- _Activity_:
Take the lines from the head of the listing through the one bearing "X4097Y1505D03*" and copy them exactly, leaving every picture out.

- _Source data_:

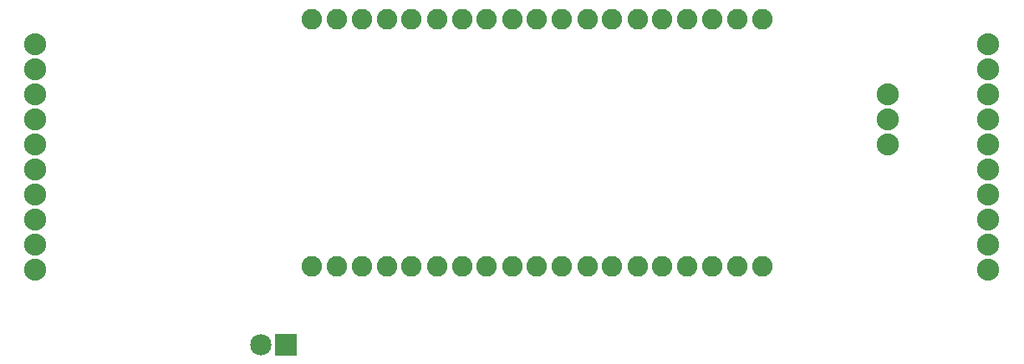
<source format=gts>
G04 MADE WITH FRITZING*
G04 WWW.FRITZING.ORG*
G04 DOUBLE SIDED*
G04 HOLES PLATED*
G04 CONTOUR ON CENTER OF CONTOUR VECTOR*
%ASAXBY*%
%FSLAX23Y23*%
%MOIN*%
%OFA0B0*%
%SFA1.0B1.0*%
%ADD10C,0.088000*%
%ADD11C,0.085000*%
%ADD12C,0.081824*%
%ADD13R,0.085000X0.085000*%
%LNMASK1*%
G90*
G70*
G54D10*
X3697Y1905D03*
X3697Y1805D03*
X3697Y1705D03*
G54D11*
X1297Y905D03*
X1197Y905D03*
G54D10*
X4097Y2105D03*
X4097Y2005D03*
X4097Y1905D03*
X4097Y1805D03*
X4097Y1705D03*
X4097Y1605D03*
X4097Y1505D03*
X4097Y1405D03*
X4097Y1305D03*
X4097Y1205D03*
X297Y2105D03*
X297Y2005D03*
X297Y1905D03*
X297Y1805D03*
X297Y1705D03*
X297Y1605D03*
X297Y1505D03*
X297Y1405D03*
X297Y1305D03*
X297Y1205D03*
G54D12*
X1398Y1219D03*
X1498Y1219D03*
X1598Y1219D03*
X1698Y1219D03*
X1797Y1219D03*
X1898Y1219D03*
X1998Y1219D03*
X2097Y1219D03*
X2198Y1219D03*
X2297Y1219D03*
X2397Y1219D03*
X2498Y1219D03*
X2597Y1219D03*
X2698Y1219D03*
X2797Y1219D03*
X2897Y1219D03*
X2997Y1219D03*
X3097Y1219D03*
X3197Y1219D03*
X3197Y2205D03*
X3097Y2205D03*
X2997Y2205D03*
X2897Y2205D03*
X2797Y2205D03*
X2698Y2205D03*
X2597Y2205D03*
X2498Y2205D03*
X2397Y2205D03*
X2297Y2205D03*
X2198Y2205D03*
X2097Y2205D03*
X1998Y2205D03*
X1898Y2205D03*
X1797Y2205D03*
X1698Y2205D03*
X1598Y2205D03*
X1498Y2205D03*
X1398Y2205D03*
G54D13*
X1297Y905D03*
G04 End of Mask1*
M02*
</source>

- _Exercise result_:
<source format=gts>
G04 MADE WITH FRITZING*
G04 WWW.FRITZING.ORG*
G04 DOUBLE SIDED*
G04 HOLES PLATED*
G04 CONTOUR ON CENTER OF CONTOUR VECTOR*
%ASAXBY*%
%FSLAX23Y23*%
%MOIN*%
%OFA0B0*%
%SFA1.0B1.0*%
%ADD10C,0.088000*%
%ADD11C,0.085000*%
%ADD12C,0.081824*%
%ADD13R,0.085000X0.085000*%
%LNMASK1*%
G90*
G70*
G54D10*
X3697Y1905D03*
X3697Y1805D03*
X3697Y1705D03*
G54D11*
X1297Y905D03*
X1197Y905D03*
G54D10*
X4097Y2105D03*
X4097Y2005D03*
X4097Y1905D03*
X4097Y1805D03*
X4097Y1705D03*
X4097Y1605D03*
X4097Y1505D03*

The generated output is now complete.